There was more, but of course the Duchess, large as always in the public eye (which now happened to be just my own), came attending her morsel and I was caught with attentions in all the wrong places and, caught off guard, I was regaled with certain things' happening in orders I didn't quite know.
The hole I got to know was twenty feet wide and contained about thirty other fellows of some distinction and yet not quite so much as my own, and they thought me so odd as to agree to relinquishing rights to a decent burial in many lands until one night the Duchess herself descended in purple as thick as doom, and she opened a discourse on tragedy which ended with a tiny treatise on dwarves: "And proper to them is liquidity."
Many somewhat attractive things got thought thereafter, as I learned from a series of actions upon my person that left me spellbound by something akin to eternity hovering above and to the left of me in the freakish pink darkness of my relative solitude. I call them "attractive" because of the nature of us, the sort of rope we are heaved by, the coin of our slide.
Now I believe only in the supreme terrific principles known here and there by names unrepeatable, believed by people in darkening corners of famous cities here and abroad, a great, taut knowing that it feels rather pleasant to dwell in.
There are other methods of knowing--and by the way, I am free, now, roaming the places, not in a cell with the many distinct, no longer a boy but certainly vague and vital--and I have explored them all: the method of swagger-and-sup, the method of Turkestan Abrightening, the method of daze. But there is a difference. I am very aware of a difference.

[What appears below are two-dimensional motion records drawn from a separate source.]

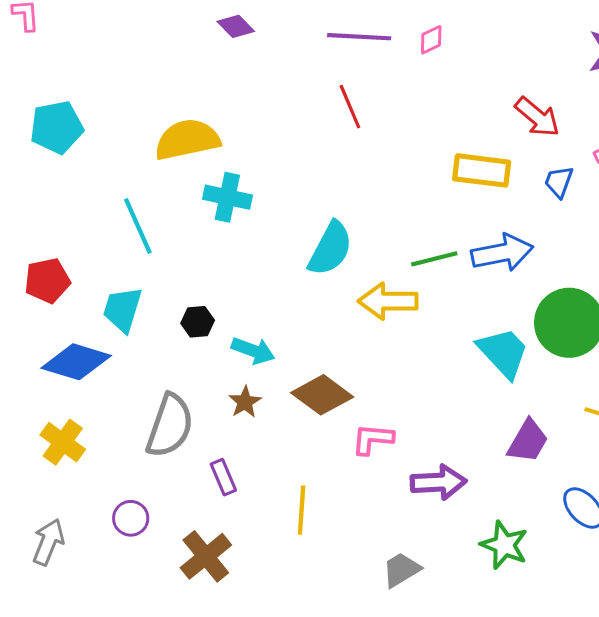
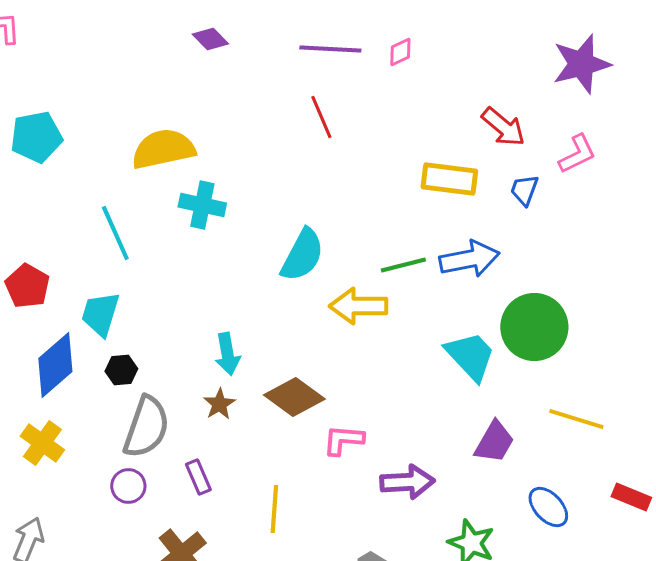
red pentagon: (47, 281) -> (27, 286), turned -30
black hexagon: (198, 322) -> (121, 370), moved
cyan arrow: (253, 351) -> (227, 354), turned 60
blue diamond: (76, 362) -> (55, 365), turned -58
purple circle: (131, 518) -> (128, 486), moved

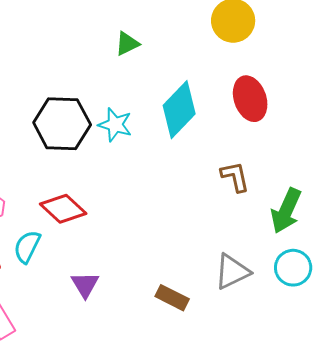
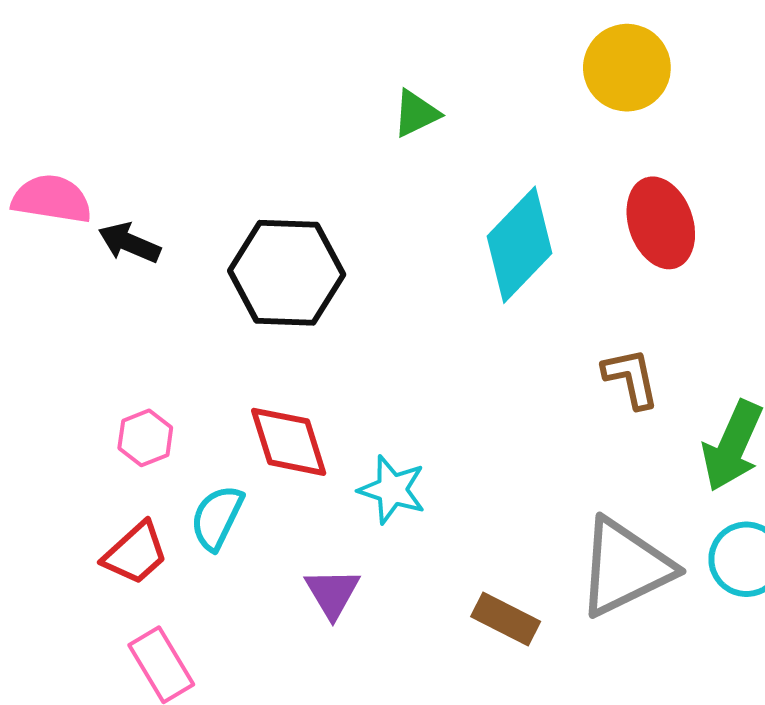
cyan star: (115, 125) -> (392, 490), moved
red diamond: (63, 209) -> (289, 442), turned 30
gray triangle: (232, 272) -> (625, 567), size x1.4

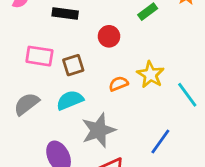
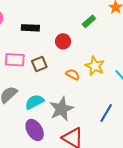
orange semicircle: (118, 84) -> (73, 74), turned 56
cyan semicircle: (70, 100) -> (34, 102), moved

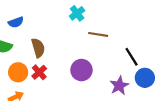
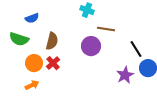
cyan cross: (77, 13) -> (87, 10), turned -32
brown semicircle: (38, 48) -> (52, 41), turned 30
purple circle: (81, 70) -> (91, 46), moved

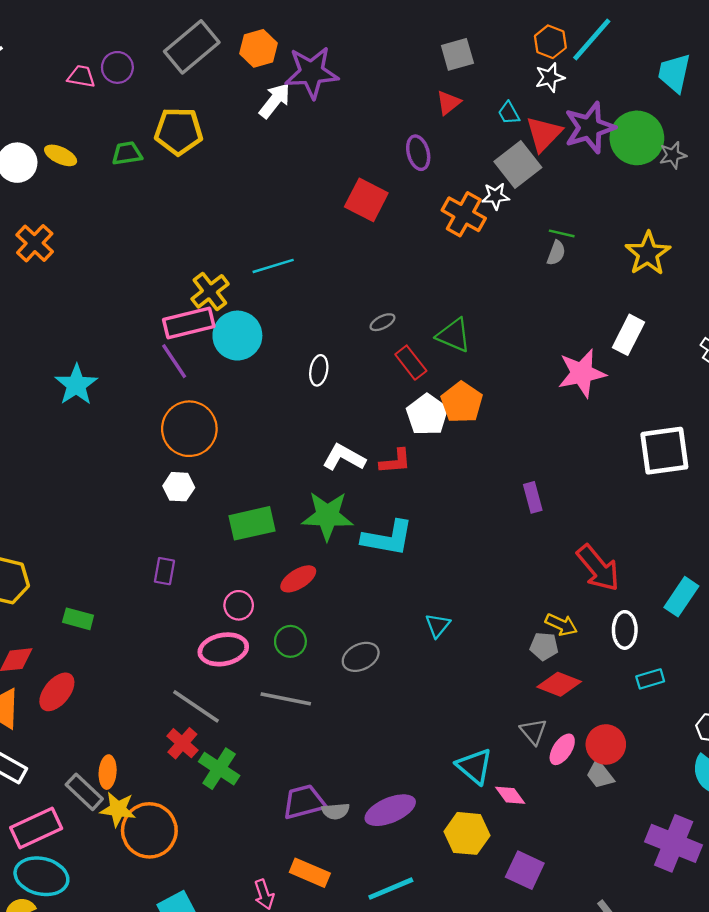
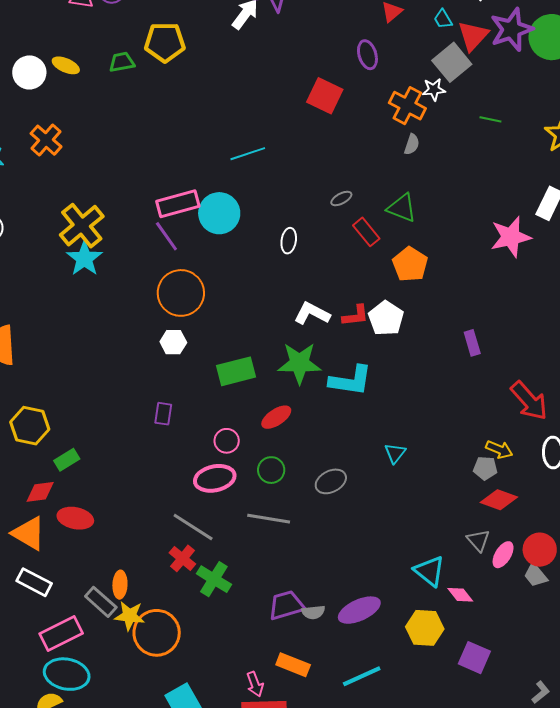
gray semicircle: (556, 253) -> (412, 144), moved
yellow cross: (210, 291) -> (82, 226), moved, size x1.4
white pentagon: (427, 415) -> (386, 318), moved
green rectangle: (78, 619) -> (67, 460), moved, turned -45
red ellipse: (57, 692) -> (75, 518), turned 64

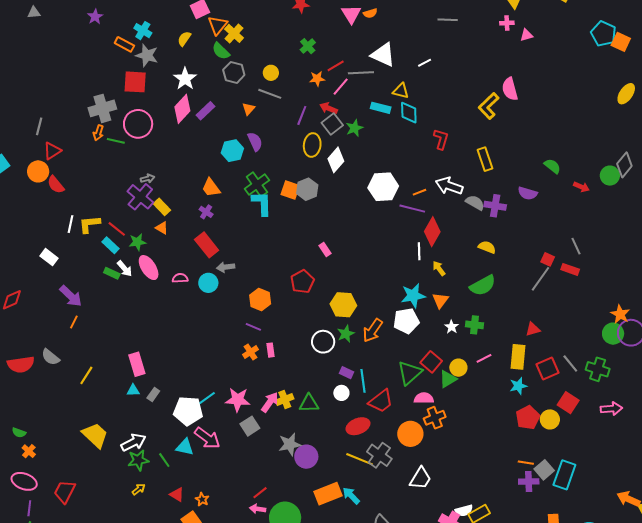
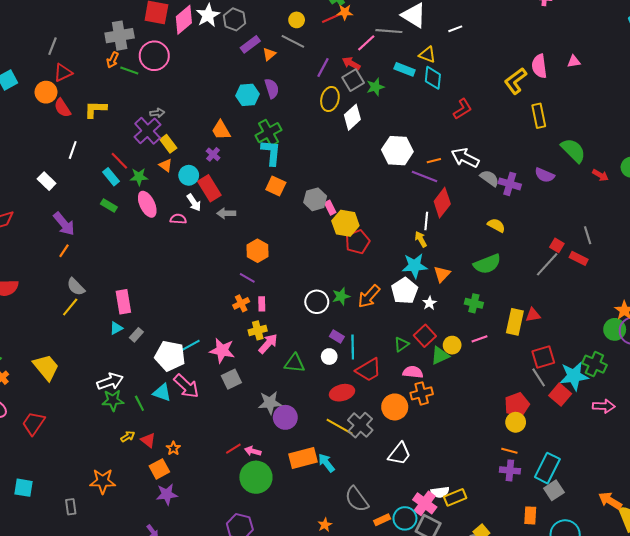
pink triangle: (526, 35) -> (574, 61), moved
red line: (336, 66) -> (331, 18), moved
gray hexagon: (234, 72) -> (235, 19), moved
orange star: (317, 79) -> (345, 12), moved
pink diamond: (182, 109) -> (184, 20), moved
purple rectangle: (206, 111) -> (250, 44), moved
red L-shape: (441, 139) -> (463, 109), turned 35
yellow rectangle: (485, 159) -> (539, 116), moved
green semicircle: (552, 166) -> (573, 150), size x1.5
gray hexagon: (307, 189) -> (315, 199), moved
orange square: (290, 190) -> (276, 186), moved
yellow L-shape: (90, 224) -> (95, 109), moved
yellow arrow: (439, 268) -> (421, 239), moved
white arrow: (125, 269) -> (194, 203), moved
red pentagon: (302, 282) -> (357, 242), moved
cyan circle: (208, 283) -> (189, 175), moved
yellow hexagon: (343, 305) -> (345, 223), moved
white pentagon: (406, 321) -> (404, 291), turned -30
white star: (452, 327) -> (429, 303), moved
gray semicircle: (51, 357) -> (76, 287), moved
yellow rectangle: (518, 357) -> (515, 322), moved
gray line: (570, 364) -> (539, 377), moved
green triangle: (410, 373) -> (401, 344), size x0.6
cyan star: (518, 386) -> (574, 376), moved, size x1.6
cyan triangle: (133, 390) -> (116, 328), turned -32
yellow cross: (285, 399) -> (258, 330), moved
pink arrow: (270, 402) -> (268, 344), moved
yellow circle: (550, 419) -> (516, 422), moved
yellow trapezoid: (95, 435) -> (46, 367), moved
gray square: (544, 470) -> (554, 490), moved
yellow arrow: (139, 489) -> (128, 437), moved
pink arrow: (258, 509) -> (253, 451), moved

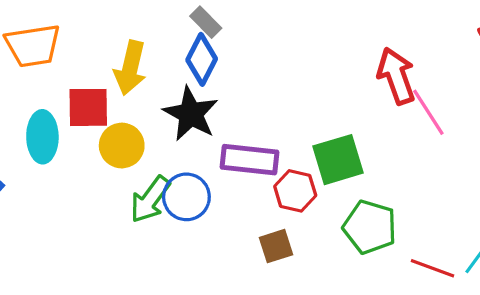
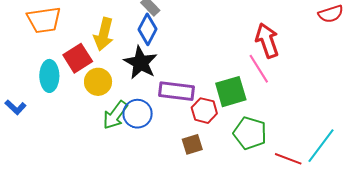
red square: (88, 107) -> (78, 58), turned -32
pink line: (428, 112) -> (259, 69), moved

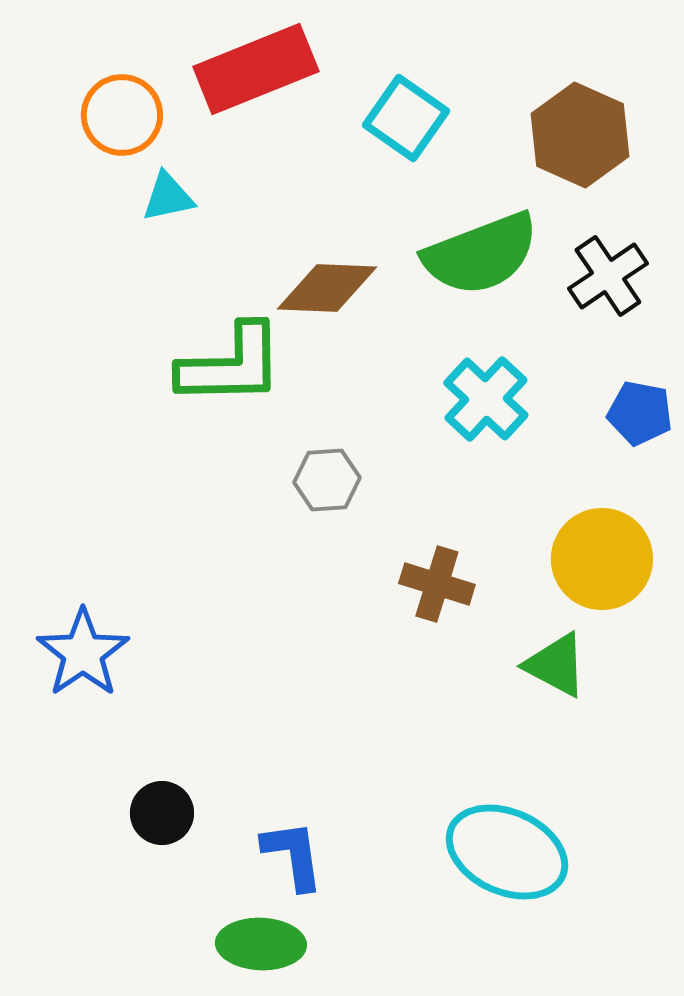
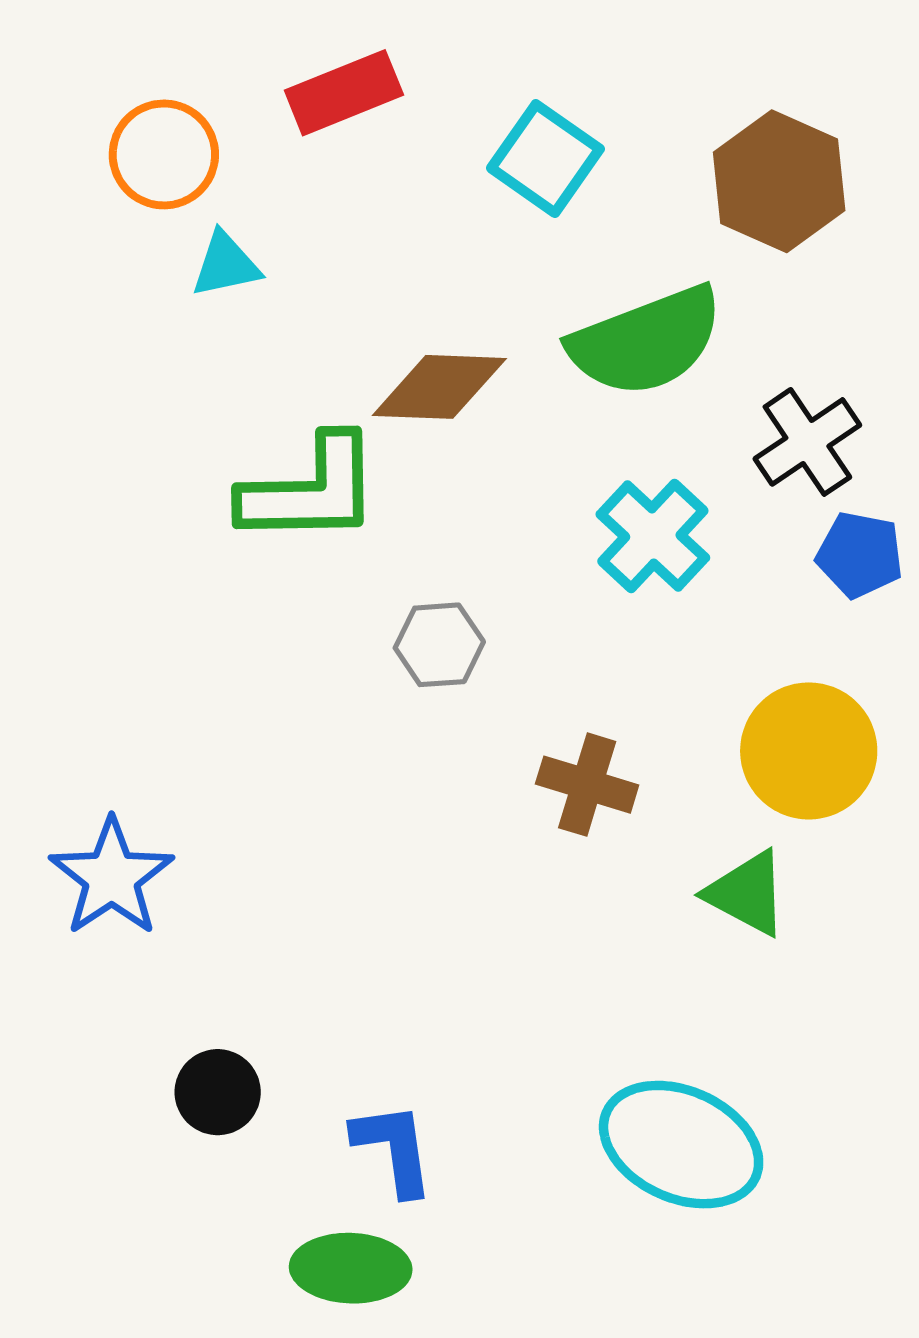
red rectangle: (256, 69) -> (344, 93), size x0.7
black cross: (608, 276) -> (807, 442), moved

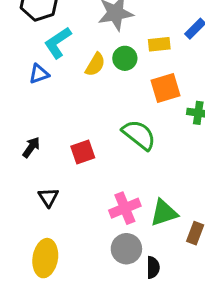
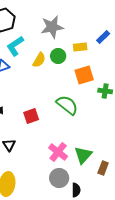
pink cross: (125, 208) -> (58, 152), turned -30
green triangle: (164, 213) -> (83, 155), turned -30

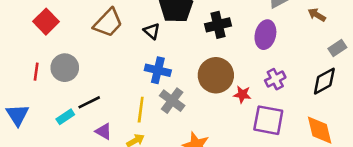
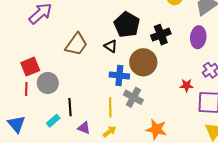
red square: (46, 22) -> (30, 67), moved, turned 30
brown circle: (216, 75) -> (143, 62), moved
black line: (89, 102) -> (70, 107), turned -60

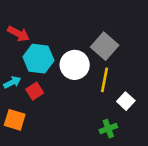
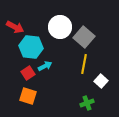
white circle: (75, 65) -> (60, 27), moved
cyan arrow: (12, 82) -> (45, 66), moved
orange square: (15, 120) -> (28, 96), moved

When I think of the Duchess's bathtub and things plowing down my attention and life going on in manifold swoons to the parquet, I laugh and men see me laughing and I must explain myself with a frown and a constellation of brooding abutted by books. That is not so unpleasant, but there are better ways to remain out of glances, such as being of different stock, not human. But that will not happen, and the things I know are forever, and nothing will stop me from laughing, and effort is no great mustard.
Breakfast was serene and I ventured forth to unearth some pastures from below the dirt that had accumulated over the centuries since Sadie had arrived from the far ends of the earth and dined and enjoyed some time and breakfasted now, and the pastures were fairly okay and I put some cow dung down and some people surrounded me and that was okay and I went back and lunched on some food.